Apr 06, 2018 05:06 PM IST | Source: Moneycontrol.com

Exclusive | Dr Lal Pathlabs scouting for buys in West and South India to expand presence

The diagnostic firm said it will leverage its Rs 500 crore cash pile to fund its buyout plans in coming months.

Viswanath Pilla @viswanath_pilla

Dr Lal Pathlabs, India’s largest diagnostic chain, said it’s looking at acquisitions to gain a foothold in West and South as it wants to grow beyond its home market of North India.

The diagnostic firm said it will leverage its Rs 500 crore cash pile to fund its buyout plans in coming months.

In FY17 Dr Lal Pathlabs had sales of Rs 912.3 crore of which North India constituted 70-72 percent, East contributed 12‐13 percent, and South and West together contributed 13‐14 percent.

The company wants to correct this imbalance through acquisitions in West and South India. The company said it has identified about 10-15 regional diagnostic firms that it deems fit for its inorganic strategy.

“We have done most of the acquisitions before 2012, actually for last 5-6 years there hasn’t been any reasonable acquisition, our investors also do ask this question,” said Om Manchanda, Whole Time Director and Chief Executive Officer of Dr Lal PathLabs in an exclusive interview to Moneycontrol at his office in Gurugram.

“We are sitting on a good pile of cash. It's a good problem to have. We know for sure that larger companies in this space have only became larger by doing consolidation. We are waiting for the right moment where we get good quality assets at the right price,” Manchanda added.

Manchanda didn’t provide a timeframe for the proposed acquisition plan but added that the valuations of diagnostic companies have tapered off a bit now from the past year or year-and -half.

“For me the challenge in the business is to have access to South and West, especially consumer facing business not the institutional business. It's very challenging to go into other markets and establish organically,” he said.

To be sure, acquisitions for Dr Lal Pathlabs are nothing new – the 52-year old Manchanda, an IIM-Ahmedabad alumni having stints with Hindustan Unilever, Monsanto and Ranbaxy before joining Dr Lal Pathlabs in 2005, built the company by stitching together a dozen deals.

He has been credited for bringing vigor into the standalone diagnostic laboratory set up by late Dr SK Lal, a retired army major in 1949 into a chain of 189 clinical laboratories. His son Arvind Lal is the promoter and CMD of the company.

Dr Lal Pathlabs over the years has disrupted the diagnostic industry establishing standard operating procedures for labs, collection centres and sales operations.

Each lab and collection centre is linked with a central server on a real-time basis – helping the company manage the entire network in an integrated manner.

The catalogue of services offered includes 1,110 test panels, 2,028 pathology tests and 1,561 radiology and cardiology tests.

“Running a diagnostic chain is operationally somewhat similar to running an e-commerce company today,” Manchanda says.

In the USD 4 billion diagnostics market – organised retail chains corner just 15 percent, while hospitals have 37 percent and rest is unorganised run by thousands of small standalone labs run by pathologists and radiologists.

But analysts flush with private equity funds – the regional laboratories have started scaling up and now pose serious competition to established players leading to price erosion.
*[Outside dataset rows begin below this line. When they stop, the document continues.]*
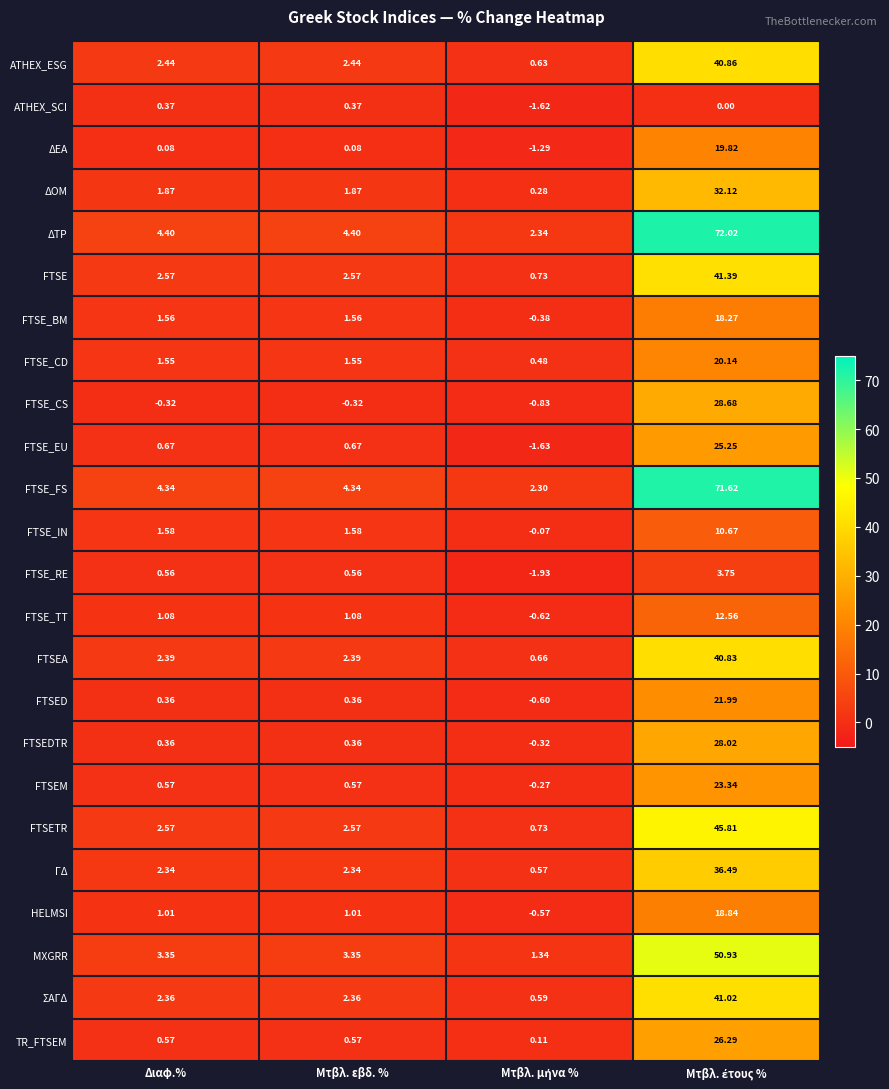

List the series in order of their peak value, lowest first.

ATHEX_SCI, FTSE_RE, FTSE_IN, FTSE_TT, FTSE_BM, HELMSI, ΔΕΑ, FTSE_CD, FTSED, FTSEM, FTSE_EU, TR_FTSEM, FTSEDTR, FTSE_CS, ΔΟΜ, ΓΔ, FTSEA, ATHEX_ESG, ΣΑΓΔ, FTSE, FTSETR, MXGRR, FTSE_FS, ΔΤΡ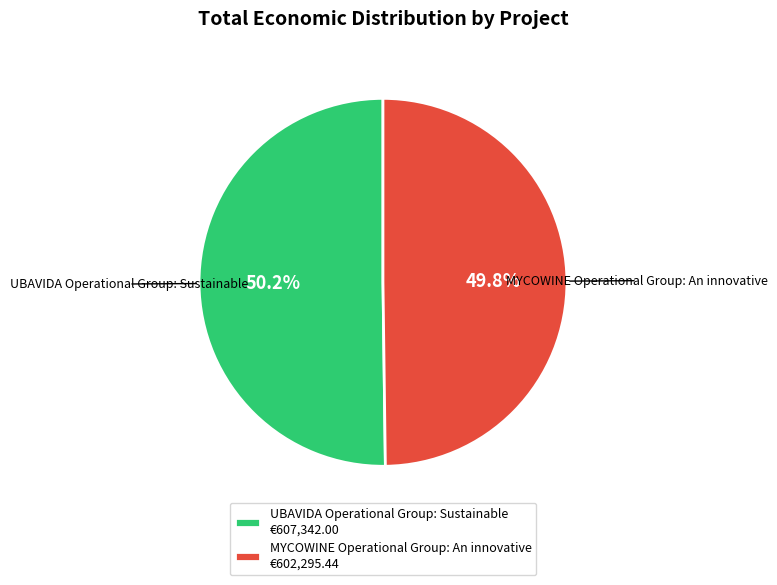

Approximately how many times larger is the value at UBAVIDA Operational Group: Sustainable compared to MYCOWINE Operational Group: An innovative?

1.0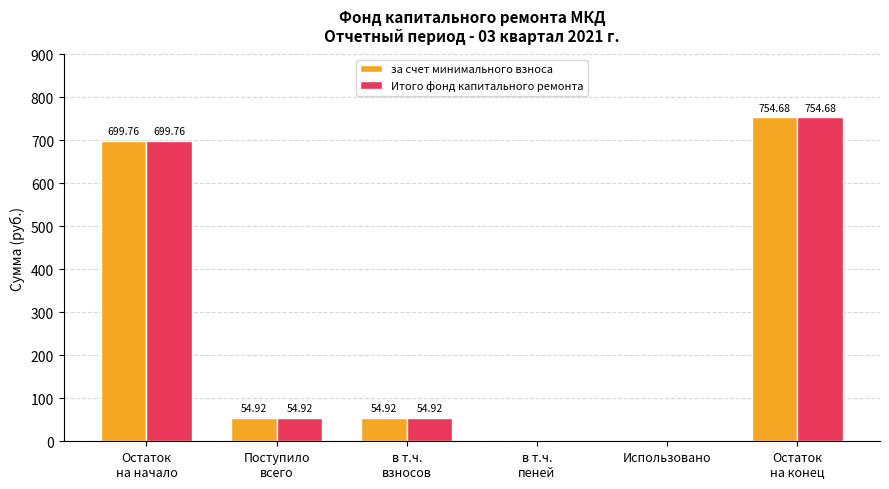

What is the sum of all Итого фонд капитального ремонта values?

1564.3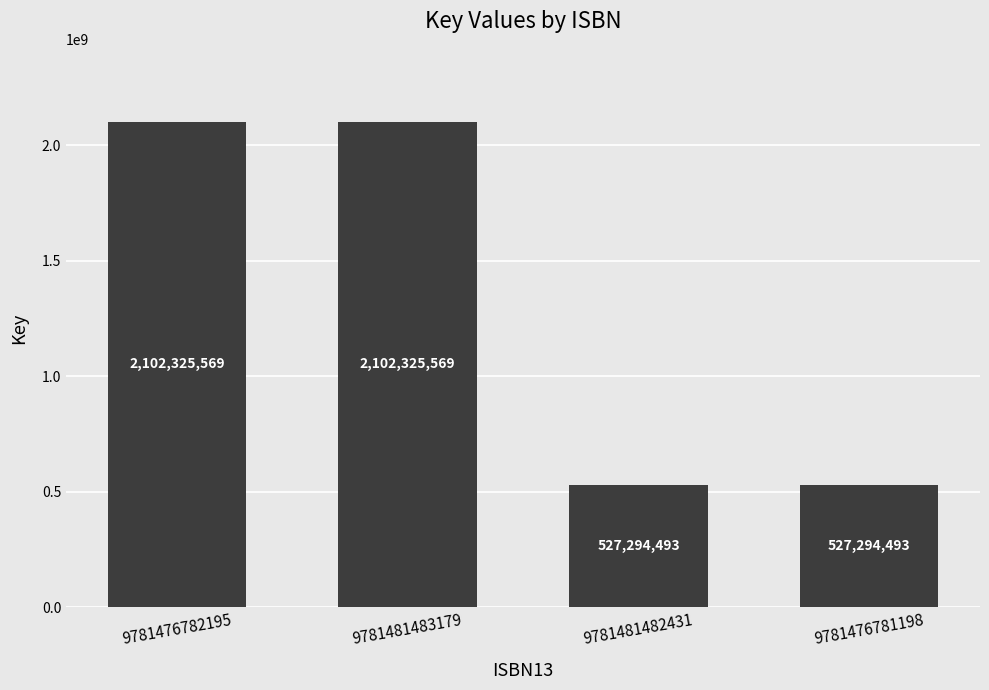

Reading left to right, what are all the values shown in this chart?

9781476782195=2102325569	9781481483179=2102325569	9781481482431=527294493	9781476781198=527294493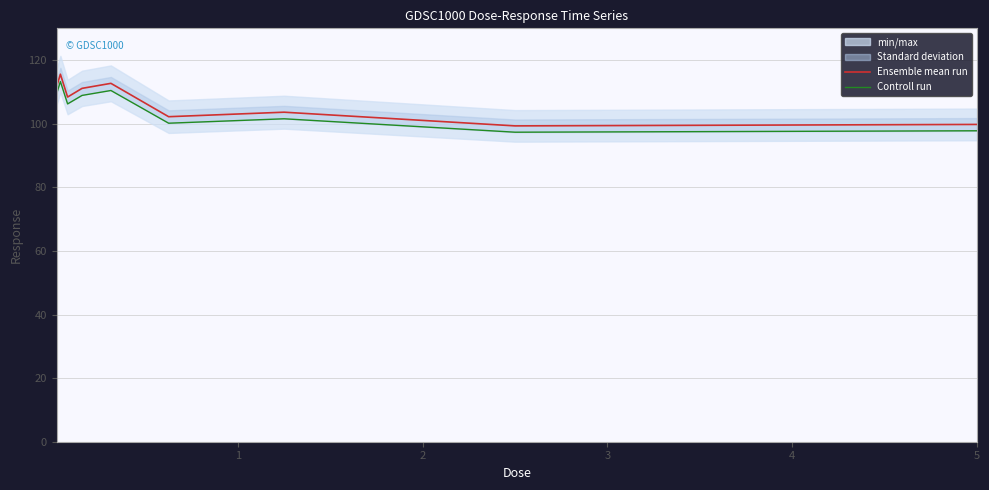

What is the highest value of the Controll run series?

113.3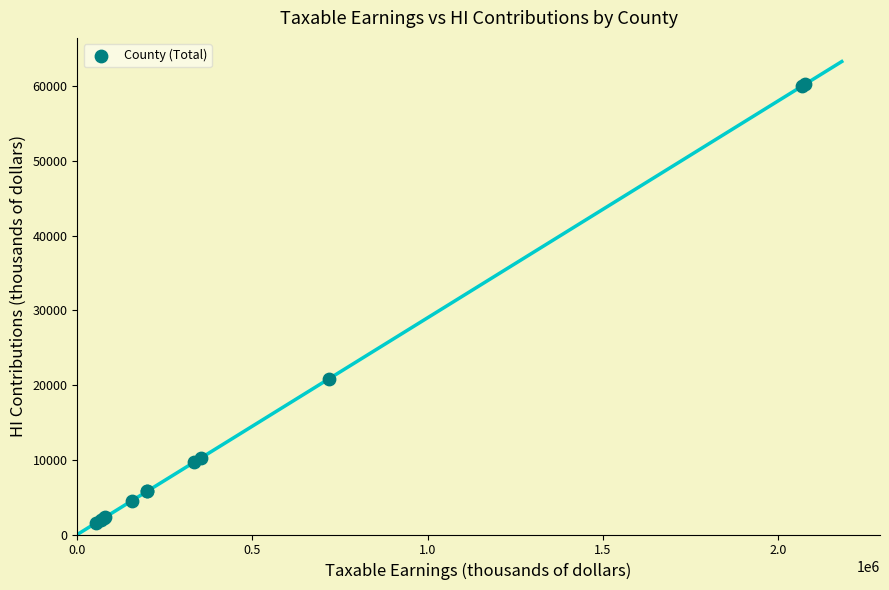

What Y value in the scatter plot is closest to 30910?

20829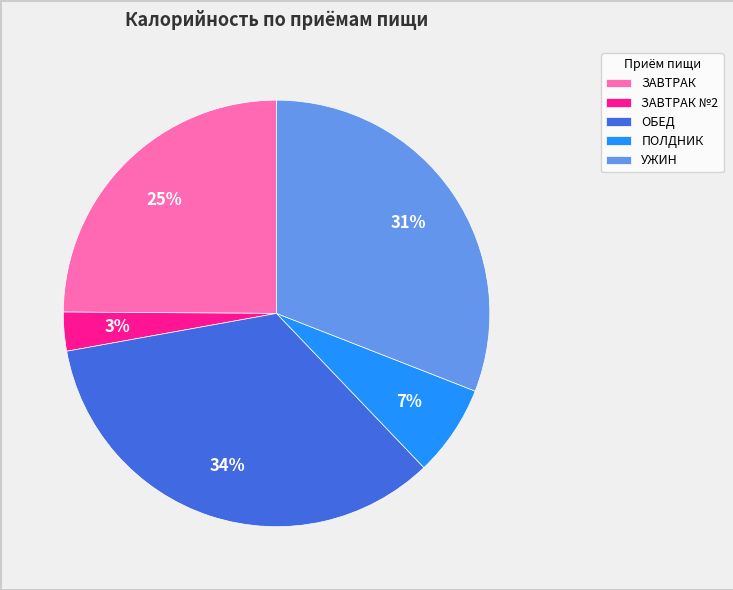

To the nearest percent, what is the difference between the largest and smallest slice percentages?

31%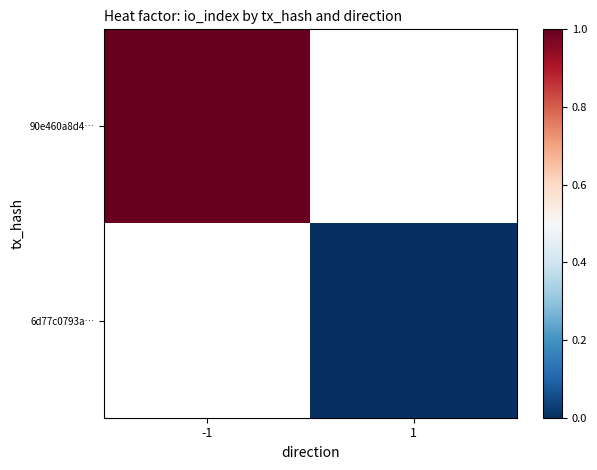

At -1, list the series in order from smallest to largest.

90e460a8d4…, 6d77c0793a…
“Organised diagnostics players have demonstrated strong growth thus far, propelled by strong underlying growth of the sector as well as wresting market share from unorganised players,” said Edelweiss Securities in its sector report on diagnostics.

“However, the sector landscape is undergoing a rapid shift with private equity (PE) capital enabling subscale players to become more aggressive in the market, and the hospital chains/corporate houses seeding diagnostics ventures,” Edelweiss said.

Manchanda says he isn’t perturbed and sees it as an opportunity for consolidation in the future.

"PE firms will only improve service  and corporate governance standards, they bring the industry to a more level playing field," Manchanda said.

Despite competition Manchanda said he is confident of his company achieving 15-16 percent revenue growth.